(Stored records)

--------------------

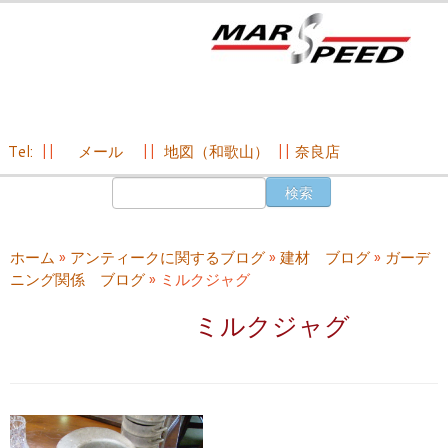
Tel:
||
メール
||
地図（和歌山）
||
奈良店
コ
検
ン
索:
テ
ン
ホーム
»
アンティークに関するブログ
»
建材 ブログ
»
ガーデ
ツ
ニング関係 ブログ
»
ミルクジャグ
へ
ス
ミルクジャグ
キ
ッ
プ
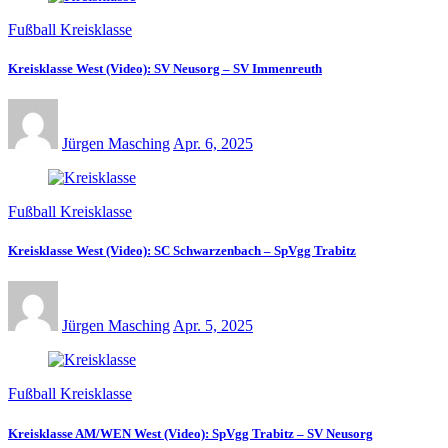
Fußball Kreisklasse
Kreisklasse West (Video): SV Neusorg – SV Immenreuth
Jürgen Masching
Apr. 6, 2025
Fußball Kreisklasse
Kreisklasse West (Video): SC Schwarzenbach – SpVgg Trabitz
Jürgen Masching
Apr. 5, 2025
Fußball Kreisklasse
Kreisklasse AM/WEN West (Video): SpVgg Trabitz – SV Neusorg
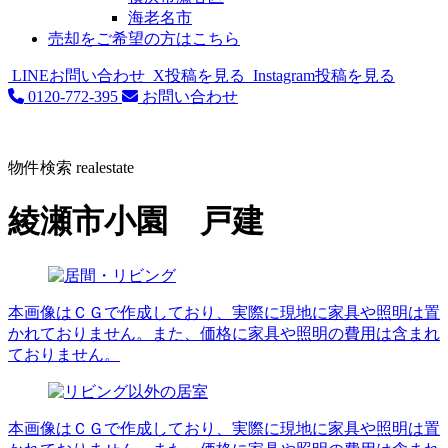
海老名市
売却をご希望の方はこちら
LINEお問い合わせ
X投稿を見る
Instagram投稿を見る
0120-772-395
お問い合わせ
物件検索
realestate
綾瀬市小園 戸建
本画像はＣＧで作成しており、実際に現地に家具や照明は置
かれておりません。また、価格に家具や照明の費用は含まれ
ておりません。
本画像はＣＧで作成しており、実際に現地に家具や照明は置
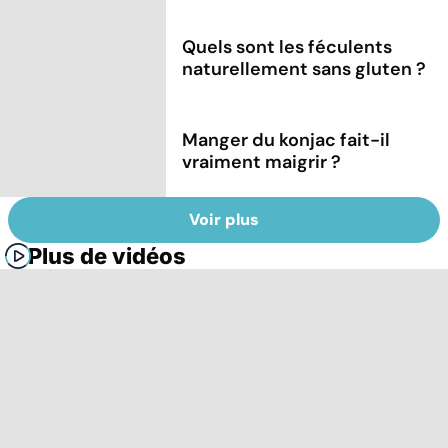
Quels sont les féculents
naturellement sans gluten ?
Manger du konjac fait-il
vraiment maigrir ?
Voir plus
Plus de vidéos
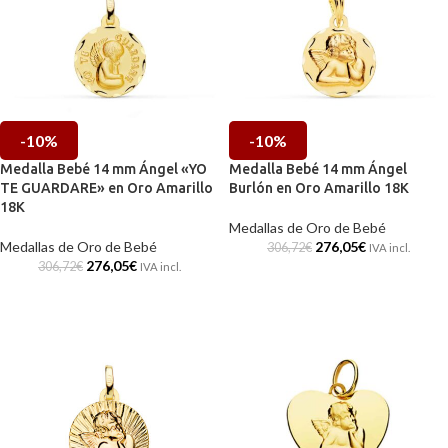
-10%
-10%
Medalla Bebé 14 mm Ángel «YO
Medalla Bebé 14 mm Ángel
TE GUARDARE» en Oro Amarillo
Burlón en Oro Amarillo 18K
18K
Medallas de Oro de Bebé
Medallas de Oro de Bebé
276,05
€
306,72
€
IVA incl.
276,05
€
306,72
€
IVA incl.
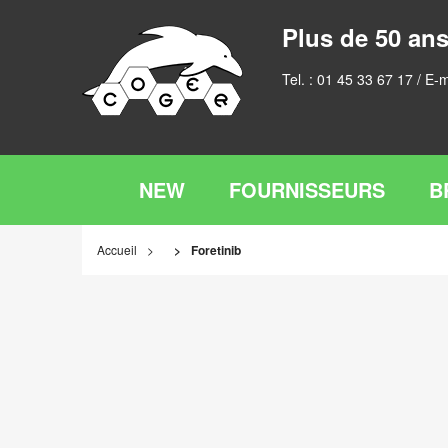
Plus de 50 ans
Tel. :
01 45 33 67 17
/ E-m
NEW
FOURNISSEURS
B
Accueil
Foretinib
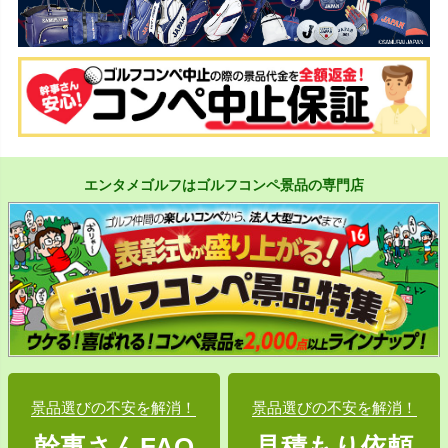
エンタメゴルフはゴルフコンペ景品の専門店
景品選びの不安を解消！
景品選びの不安を解消！
幹事さんFAQ
見積もり依頼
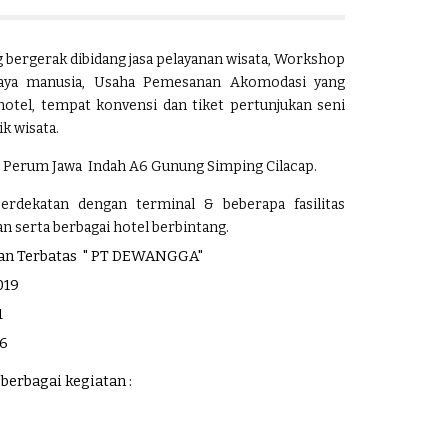
ergerak dibidang jasa pelayanan wisata, Workshop
daya manusia, Usaha Pemesanan Akomodasi yang
otel, tempat konvensi dan tiket pertunjukan seni
ik wisata.
wa Perum Jawa Indah A6 Gunung Simping Cilacap.
berdekatan dengan terminal & beberapa fasilitas
an serta berbagai hotel berbintang.
oan Terbatas " PT DEWANGGA"
019
1
06
erbagai kegiatan :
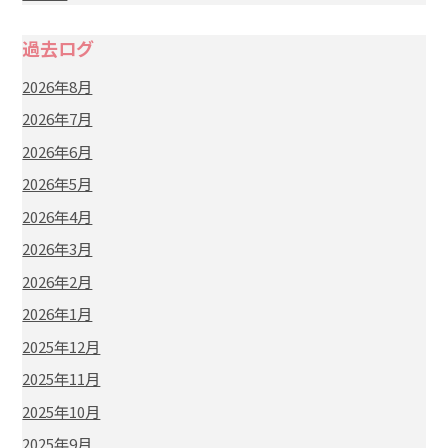
過去ログ
2026年8月
2026年7月
2026年6月
2026年5月
2026年4月
2026年3月
2026年2月
2026年1月
2025年12月
2025年11月
2025年10月
2025年9月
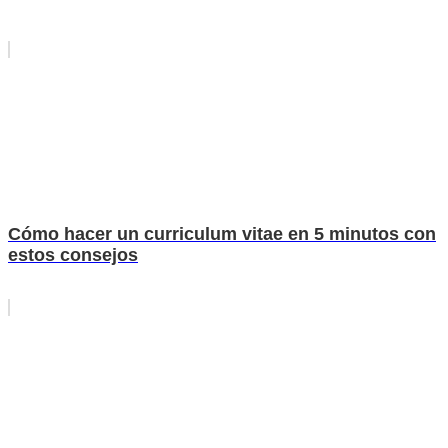
Cómo hacer un curriculum vitae en 5 minutos con
estos consejos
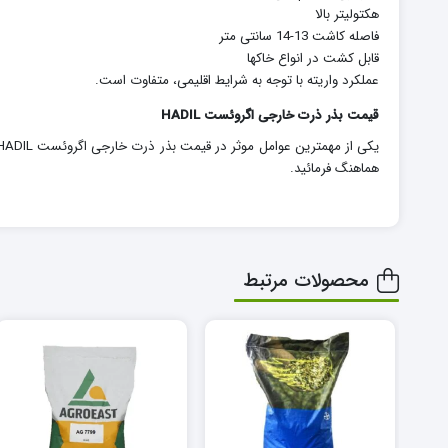
هکتولیتر بالا
فاصله کاشت 13-14 سانتی متر
قابل کشت در انواع خاکها
عملکرد واریته با توجه به شرایط اقلیمی، متفاوت است.
قیمت بذر ذرت خارجی اگروئست HADIL
هماهنگ فرمائید.
محصولات مرتبط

--------------------

== About this task ==
Reproduce every line of the listing above verbatim, in its original order, and omit the pictures.

== Answer for the task ==
Tel:
||
メール
||
地図（和歌山）
||
奈良店
コ
検
ン
索:
テ
ン
ホーム
»
アンティークに関するブログ
»
建材 ブログ
»
ガーデ
ツ
ニング関係 ブログ
»
ミルクジャグ
へ
ス
ミルクジャグ
キ
ッ
プ
Fußball Kreisklasse
Kreisklasse West (Video): SV Neusorg – SV Immenreuth
Jürgen Masching
Apr. 6, 2025
Fußball Kreisklasse
Kreisklasse West (Video): SC Schwarzenbach – SpVgg Trabitz
Jürgen Masching
Apr. 5, 2025
Fußball Kreisklasse
Kreisklasse AM/WEN West (Video): SpVgg Trabitz – SV Neusorg
海老名市
売却をご希望の方はこちら
LINEお問い合わせ
X投稿を見る
Instagram投稿を見る
0120-772-395
お問い合わせ
物件検索
realestate
綾瀬市小園 戸建
本画像はＣＧで作成しており、実際に現地に家具や照明は置
かれておりません。また、価格に家具や照明の費用は含まれ
ておりません。
本画像はＣＧで作成しており、実際に現地に家具や照明は置
Quels sont les féculents
naturellement sans gluten ?
Manger du konjac fait-il
vraiment maigrir ?
Voir plus
Plus de vidéos
-10%
-10%
Medalla Bebé 14 mm Ángel «YO
Medalla Bebé 14 mm Ángel
TE GUARDARE» en Oro Amarillo
Burlón en Oro Amarillo 18K
18K
Medallas de Oro de Bebé
Medallas de Oro de Bebé
276,05
€
306,72
€
IVA incl.
276,05
€
306,72
€
IVA incl.
Plus de 50 ans
Tel. :
01 45 33 67 17
/ E-m
NEW
FOURNISSEURS
B
Accueil
Foretinib
エンタメゴルフはゴルフコンペ景品の専門店
景品選びの不安を解消！
景品選びの不安を解消！
幹事さんFAQ
見積もり依頼
ergerak dibidang jasa pelayanan wisata, Workshop
daya manusia, Usaha Pemesanan Akomodasi yang
otel, tempat konvensi dan tiket pertunjukan seni
ik wisata.
wa Perum Jawa Indah A6 Gunung Simping Cilacap.
berdekatan dengan terminal & beberapa fasilitas
an serta berbagai hotel berbintang.
oan Terbatas " PT DEWANGGA"
019
1
06
erbagai kegiatan :
過去ログ
2026年8月
2026年7月
2026年6月
2026年5月
2026年4月
2026年3月
2026年2月
2026年1月
2025年12月
2025年11月
2025年10月
2025年9月
Cómo hacer un curriculum vitae en 5 minutos con
estos consejos
هکتولیتر بالا
فاصله کاشت 13-14 سانتی متر
قابل کشت در انواع خاکها
عملکرد واریته با توجه به شرایط اقلیمی، متفاوت است.
قیمت بذر ذرت خارجی اگروئست HADIL
هماهنگ فرمائید.
محصولات مرتبط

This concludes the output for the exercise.